Saí bem cedo e fui em direção à Braço do Norte. Voltei duas horas e onze minutos depois, sem parar nenhuma vez. Nunca havia andado tanto tempo sem parar. Pude perceber que o banco, mesmo com menor quantidade de espuma, pouco perdeu em termos de conforto. Deverei ter condições de dirigir por mais tempo, sem problemas.

A Falcon é uma moto alta. Rebaixando a suspensão dianteira e traseira, diminuindo a altura do banco, usando uma bota de solado alto, aproximadamente 3 cm, eu consegui ter mais chance de ficar em pé. Mas porque não comprar uma moto mais baixa? As de menor cilindrada costumam ser mais baixas, mas não seriam aconselháveis para um percurso longo e com terrenos desconhecidos. As custom, são mais baixas, confortáveis, mas são mais caras e em terrenos ruins tem fraco desempenho. A Falcon é, e mostrou ser, a moto ideal. Por isso insisti na Falcon e nisto eu estava inteiramente certo.

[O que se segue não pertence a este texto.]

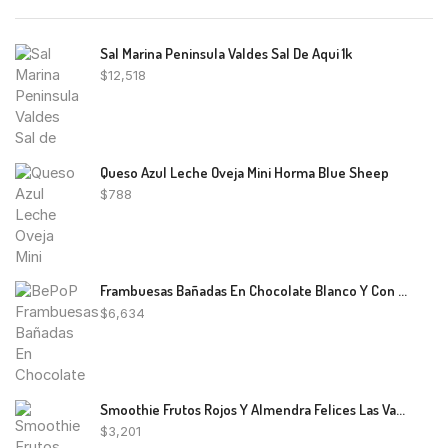
Sal Marina Peninsula Valdes Sal De Aqui 1k
$
12,518
Queso Azul Leche Oveja Mini Horma Blue Sheep
$
788
Frambuesas Bañadas En Chocolate Blanco Y Con Leche BePoP 150g
$
6,634
Smoothie Frutos Rojos Y Almendra Felices Las Vacas 500ml
$
3,201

Muitas vezes me alertaram que dirigir moto é muito cansativo, não é o mesmo que carro, que eu não estaria preparado. Eu sempre pensei o seguinte, eles até podem ter razão, mas eu dirijo carro há 30 anos, já percorri aproximadamente 2 milhões de quilômetros, por estradas de todo tipo e condições, já atravessei o país de carro, já consegui andar 11500 Km num mês, já dirigi com sono, cansado, doente, já fiz de tudo. Guardadas as diferenças, duvido que não tenha resistência para isso. E nisto eu também estava certo.

Quanto ao meu companheiro de viagem, o “Contador”, à medida que se aproximava o dia da viagem, mais eu tinha a intuição de que não estava com a pessoa certa e isto se confirmou. O “Contador” disse que sairia dia 20 e que subiria a Serra da Rocinha, uma estrada de terra horrorosa que liga Timbé do Sul em Santa Catarina a Bom Jesus no Rio Grande do Sul, passando por São José dos Ausentes. Eu já passara por lá de carro umas três vezes e em todas elas, apesar da economia de quilometragem, acabava me arrependendo, teria sido melhor fazer a volta por São Joaquim. Mas ele se mostrou determinado, iria pela serra. Eu, para não contrariá-lo disse que sairia um dia antes, iria por São Joaquim, pegava um pouco mais de prática, e o esperava em Vacaria.
Eu sempre digo que tenho muita fé em Deus, mas que tenho certeza da existência do diabo. O diabo é a ignorância. Como é triste a ignorância, a grossura, a falta de sensibilidade. E como a gente se engana com as pessoas. Às vezes a gente lida com uma pessoa por anos e só descobre como ela é realmente, muito tempo depois.